As seen in Fig. 7, in examining the stress distribution in the bone and prosthesis volar and dorsal, the stresses on model B are significant during the volar loading. In contrast, in the dorsal loading, there is no considerable stress difference between Model A and B. Although the stress distribution in the prosthesis is approximately the same during both loadings, the stresses on screws are almost twice the stresses created with the volar loading. Also, the displacement in both loads is almost equal for both models, which is significant. While the results of the cadaver study reported that the prosthesis was very stable during volar loading, and no dislocation was observed while applying this loading. Still, the prosthesis was unstable during dorsal loading, and four dislocations out of 16 cadavers were recorded.

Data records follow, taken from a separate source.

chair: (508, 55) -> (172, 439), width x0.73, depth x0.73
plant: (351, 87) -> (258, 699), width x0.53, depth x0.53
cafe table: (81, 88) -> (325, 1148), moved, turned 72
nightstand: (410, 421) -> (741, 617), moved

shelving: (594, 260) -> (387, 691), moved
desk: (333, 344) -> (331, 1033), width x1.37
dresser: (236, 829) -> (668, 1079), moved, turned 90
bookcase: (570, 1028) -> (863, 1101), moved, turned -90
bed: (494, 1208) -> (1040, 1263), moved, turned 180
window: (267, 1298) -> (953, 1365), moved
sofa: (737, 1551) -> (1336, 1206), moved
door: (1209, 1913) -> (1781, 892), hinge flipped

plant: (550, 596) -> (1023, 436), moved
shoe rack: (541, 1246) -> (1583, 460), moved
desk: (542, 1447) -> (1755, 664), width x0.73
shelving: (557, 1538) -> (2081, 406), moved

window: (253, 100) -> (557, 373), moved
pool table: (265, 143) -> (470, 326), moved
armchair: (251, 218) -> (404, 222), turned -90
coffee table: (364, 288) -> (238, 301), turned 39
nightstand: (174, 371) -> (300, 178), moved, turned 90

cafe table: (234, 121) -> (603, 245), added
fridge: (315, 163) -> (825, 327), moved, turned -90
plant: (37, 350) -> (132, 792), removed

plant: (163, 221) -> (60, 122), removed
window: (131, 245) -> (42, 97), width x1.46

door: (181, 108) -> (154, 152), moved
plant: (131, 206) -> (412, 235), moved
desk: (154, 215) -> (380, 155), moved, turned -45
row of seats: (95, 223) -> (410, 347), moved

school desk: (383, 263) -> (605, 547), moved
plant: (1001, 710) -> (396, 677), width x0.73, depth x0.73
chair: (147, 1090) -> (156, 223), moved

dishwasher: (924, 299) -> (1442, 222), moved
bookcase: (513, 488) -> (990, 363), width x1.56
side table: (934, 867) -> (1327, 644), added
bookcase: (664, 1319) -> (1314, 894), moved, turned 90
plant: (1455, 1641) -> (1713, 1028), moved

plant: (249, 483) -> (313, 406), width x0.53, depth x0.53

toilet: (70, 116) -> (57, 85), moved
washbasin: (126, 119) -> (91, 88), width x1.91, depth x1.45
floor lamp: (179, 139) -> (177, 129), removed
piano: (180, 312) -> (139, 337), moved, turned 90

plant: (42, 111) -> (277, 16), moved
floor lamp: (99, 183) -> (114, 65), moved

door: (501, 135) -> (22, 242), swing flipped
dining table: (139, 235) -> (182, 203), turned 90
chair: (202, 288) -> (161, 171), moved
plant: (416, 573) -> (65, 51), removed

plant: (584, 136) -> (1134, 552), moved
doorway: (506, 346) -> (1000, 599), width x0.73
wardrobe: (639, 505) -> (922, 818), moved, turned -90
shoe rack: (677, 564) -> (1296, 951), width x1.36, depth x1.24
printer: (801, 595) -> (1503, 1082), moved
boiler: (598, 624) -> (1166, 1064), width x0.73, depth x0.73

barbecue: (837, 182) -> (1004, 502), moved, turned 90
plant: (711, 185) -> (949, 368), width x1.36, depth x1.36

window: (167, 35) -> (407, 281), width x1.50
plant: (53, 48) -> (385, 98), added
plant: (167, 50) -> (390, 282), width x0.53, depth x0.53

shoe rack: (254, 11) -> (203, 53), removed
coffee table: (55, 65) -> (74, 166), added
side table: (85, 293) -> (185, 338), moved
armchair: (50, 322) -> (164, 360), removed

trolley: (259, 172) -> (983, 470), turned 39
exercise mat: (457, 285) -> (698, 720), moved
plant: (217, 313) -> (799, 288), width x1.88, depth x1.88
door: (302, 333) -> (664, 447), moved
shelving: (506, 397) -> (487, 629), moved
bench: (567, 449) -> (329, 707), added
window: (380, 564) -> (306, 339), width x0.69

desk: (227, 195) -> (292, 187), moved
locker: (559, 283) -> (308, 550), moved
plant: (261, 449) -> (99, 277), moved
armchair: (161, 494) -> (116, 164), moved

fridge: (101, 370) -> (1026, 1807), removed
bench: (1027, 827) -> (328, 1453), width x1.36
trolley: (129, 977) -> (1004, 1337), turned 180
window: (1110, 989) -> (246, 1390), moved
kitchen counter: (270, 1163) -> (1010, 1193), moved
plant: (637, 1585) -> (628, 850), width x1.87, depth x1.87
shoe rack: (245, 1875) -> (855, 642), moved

In this study, as in other similar studies, there are some limitations that should be considered in the future. Simulation of the wrist area was not performed due to simplification. Considering this area can be effective in the better application of boundary conditions. The applied loads are concentrated, while for more realistic results, it is better to use the loads through the reaction of the muscles [24]. The mechanical properties of ligaments and cartilages were considered linearly elastic, while ligaments and cartridges exhibit time-dependent nonlinear behavior [25]. Since bone is anisotropic, applying anisotropic properties to bone can lead to more accurate results, which should be considered in the future studies. Using a viscoelastic model for the ligament can be beneficial in achieving better results. Although, in this study, the cortical and trabecular parts of the bone were identified, the mechanical properties of the bone have a heterogeneous distribution and change based on osteoblasts and osteoclasts interaction due to the well-known bone remodeling procedure [26, 27]. Considering bone remodeling and the effects of bone damage due to overloading of the functions that the prosthesis may cause can be crucial in better studying the behavior of the prosthesis. The constructed geometry in this study was based on CT images of a 33 years old healthy man, so the assigned material properties were chosen based on data available for healthy bone. As we know, in the presence of diseases like osteoarthritis, the stability and function of the prosthesis are greatly affected. Therefore, considering patients with such diseases and assigning the related properties can open a new perspective in studying the DRUJ prosthesis. Finally, a case study on this type of prosthesis recipient and applying mechanical properties and boundary conditions according to the patient's characteristics can provide helpful information and effective future clinical decisions.

Conclusion

This study showed that the DRUJ prosthesis could help restore the healthy hand’s functionality but shows a tendency to fail under unreal overloading conditions. However, it should be noted that initially, the screws are subjected to more stress during the pronation, and it is essential to know where the bone will form. But in supination, the most stressed part is the prosthesis, which may lead to its failure. In addition, there is a possibility of dislocation after osseointegration during the supination. Considering the failure observed in clinical practice, finite element analysis of intraosseous prostheses can effectively decrease mechanical problems. The results obtained in this study are promising, and the stresses obtained as a result of normal loading do not exceed the strength of the material. The design of the prosthesis should be optimized if it is vital to use such a prosthesis for a particular case that requires overloading.